20 Feb New Bill in Massachusett’s to Address Heroin Problem
One of the biggest threats that faces the people of our nation today is the growing heroin and opiate epidemic that is growing in various regions of the country. This raging drug problem has brought us to the point where many people are realizing that our tactics of dealing with addiction in the previous decades have been vastly inadequate, and even counterproductive. This public health issue deserves a deeper look, and far better legislation to address it. Recently, there was a breakthrough in the Massachusetts House of Representatives when state Congressmen unanimously passed bill H.3944, which is meant to comprehensively address the addiction of heroin and opioids. What does all of this mean, in context, though…

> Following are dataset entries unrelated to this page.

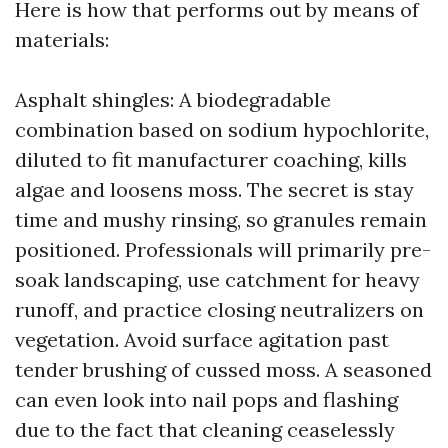
Here is how that performs out by means of
materials:
Asphalt shingles: A biodegradable
combination based on sodium hypochlorite,
diluted to fit manufacturer coaching, kills
algae and loosens moss. The secret is stay
time and mushy rinsing, so granules remain
positioned. Professionals will primarily pre-
soak landscaping, use catchment for heavy
runoff, and practice closing neutralizers on
vegetation. Avoid surface agitation past
tender brushing of cussed moss. A seasoned
can even look into nail pops and flashing
due to the fact that cleaning ceaselessly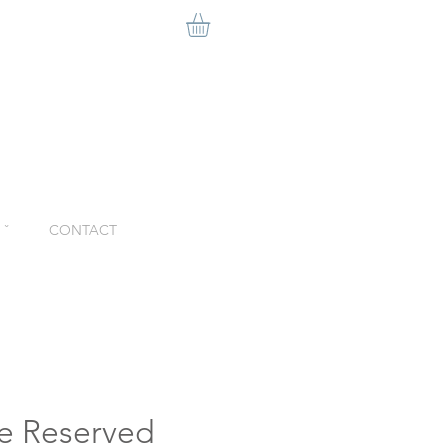
ˇ
CONTACT
e Reserved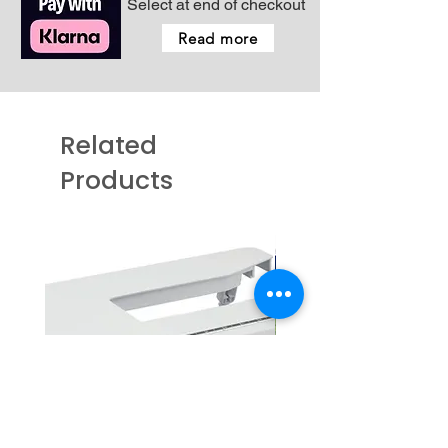
Select at end of checkout
Read more
Related
Products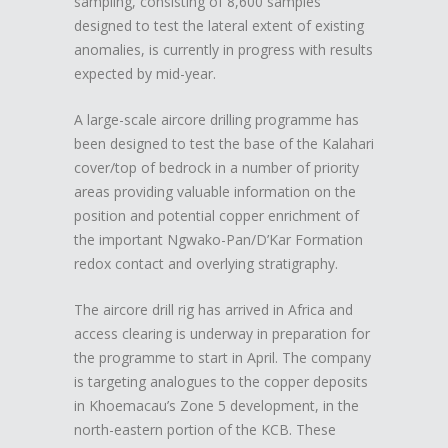
sampling, consisting of 8,600 samples
designed to test the lateral extent of existing
anomalies, is currently in progress with results
expected by mid-year.
A large-scale aircore drilling programme has
been designed to test the base of the Kalahari
cover/top of bedrock in a number of priority
areas providing valuable information on the
position and potential copper enrichment of
the important Ngwako-Pan/D’Kar Formation
redox contact and overlying stratigraphy.
The aircore drill rig has arrived in Africa and
access clearing is underway in preparation for
the programme to start in April. The company
is targeting analogues to the copper deposits
in Khoemacau’s Zone 5 development, in the
north-eastern portion of the KCB. These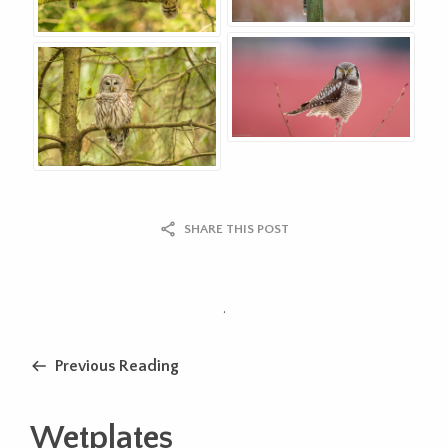
SHARE THIS POST
.
Previous Reading
Wetplates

Heroin problem in the Northeast
States in the Northeast United States, like Massachusetts, have become flagships for the heroin epidemic that is sweeping the nation. This trend really picked up in the 1990’s, the fault of which lies in at the feet of incredibly strong prescription drugs that were peddled to the masses by pharmacies. These drugs, such as OxyContin, were powerful and addictive, if abused, which they were. This abuse continued for almost two decades, but was eventually challenged when companies began to look for signs of addiction, and began putting obstacles in place for dependent individuals to get legal opiates. However, many addicts have began to turn to street drugs, such as heroin, to get a high. Of the regions of the country, the Northeastern states have suffered this epidemic disproportionately, and something needed to be done about it.
New Massachusetts bill
This bill would first seek to put a dent in the prescription opiate problem, by limiting the situations that a doctor is able to prescribe such powerful medications. Also, anyone who entered an emergency room, due to an opioid overdose, would be required to have a psychologist do an evaluation to see if they demonstrated any signs of substance abuse. Along with these proposals, many new plans to educate patients and students about the effects of opiates are to be enacted throughout the state.
Worry of resources
All of the bills and good intentions in the world can’t solve this epidemic, unless there is substantial money and labor that can carry out the House’s plan. One of the primary worries about the bill is that it won’t allocate enough resources into the programs that are going to be doing more. Many of the state’s beds and resources are already used up, under the current system. Unles more resources and infrastructure can back these new obligations, then the problem may easily persist.